## Problem
Could you copy the records below exactly, leaving out any pictures?

## Dataset items
<<<<

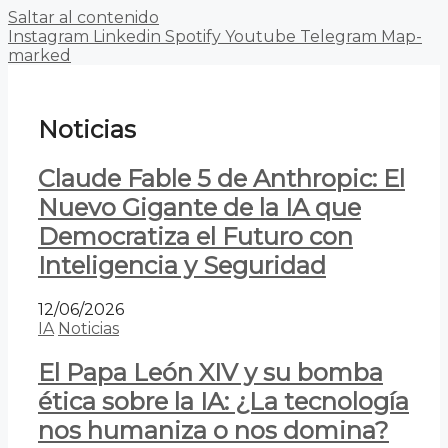
Saltar al contenido
Instagram
Linkedin
Spotify
Youtube
Telegram
Map-
marked
Noticias
Claude Fable 5 de Anthropic: El
Nuevo Gigante de la IA que
Democratiza el Futuro con
Inteligencia y Seguridad
12/06/2026
IA
Noticias
El Papa León XIV y su bomba
ética sobre la IA: ¿La tecnología
nos humaniza o nos domina?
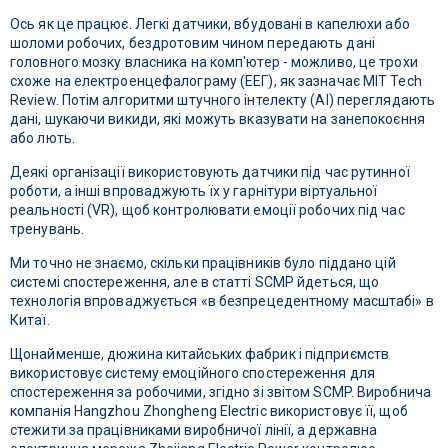
Ось як це працює. Легкі датчики, вбудовані в капелюхи або
шоломи робочих, бездротовим чином передають дані
головного мозку власника на комп'ютер - можливо, це трохи
схоже на електроенцефалограму (ЕЕГ), як зазначає MIT Tech
Review. Потім алгоритми штучного інтелекту (AI) переглядають
дані, шукаючи викиди, які можуть вказувати на занепокоєння
або лють.
Деякі організації використовують датчики під час рутинної
роботи, а інші впроваджують їх у гарнітури віртуальної
реальності (VR), щоб контролювати емоції робочих під час
тренувань.
Ми точно не знаємо, скільки працівників було піддано цій
системі спостереження, але в статті SCMP йдеться, що
технологія впроваджується «в безпрецедентному масштабі» в
Китаї.
Щонайменше, дюжина китайських фабрик і підприємств
використовує систему емоційного спостереження для
спостереження за робочими, згідно зі звітом SCMP. Виробнича
компанія Hangzhou Zhongheng Electric використовує її, щоб
стежити за працівниками виробничої лінії, а державна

>>>>

## Written answer
Saltar al contenido
Instagram
Linkedin
Spotify
Youtube
Telegram
Map-
marked
Noticias
Claude Fable 5 de Anthropic: El
Nuevo Gigante de la IA que
Democratiza el Futuro con
Inteligencia y Seguridad
12/06/2026
IA
Noticias
El Papa León XIV y su bomba
ética sobre la IA: ¿La tecnología
nos humaniza o nos domina?
Ось як це працює. Легкі датчики, вбудовані в капелюхи або
шоломи робочих, бездротовим чином передають дані
головного мозку власника на комп'ютер - можливо, це трохи
схоже на електроенцефалограму (ЕЕГ), як зазначає MIT Tech
Review. Потім алгоритми штучного інтелекту (AI) переглядають
дані, шукаючи викиди, які можуть вказувати на занепокоєння
або лють.
Деякі організації використовують датчики під час рутинної
роботи, а інші впроваджують їх у гарнітури віртуальної
реальності (VR), щоб контролювати емоції робочих під час
тренувань.
Ми точно не знаємо, скільки працівників було піддано цій
системі спостереження, але в статті SCMP йдеться, що
технологія впроваджується «в безпрецедентному масштабі» в
Китаї.
Щонайменше, дюжина китайських фабрик і підприємств
використовує систему емоційного спостереження для
спостереження за робочими, згідно зі звітом SCMP. Виробнича
компанія Hangzhou Zhongheng Electric використовує її, щоб
стежити за працівниками виробничої лінії, а державна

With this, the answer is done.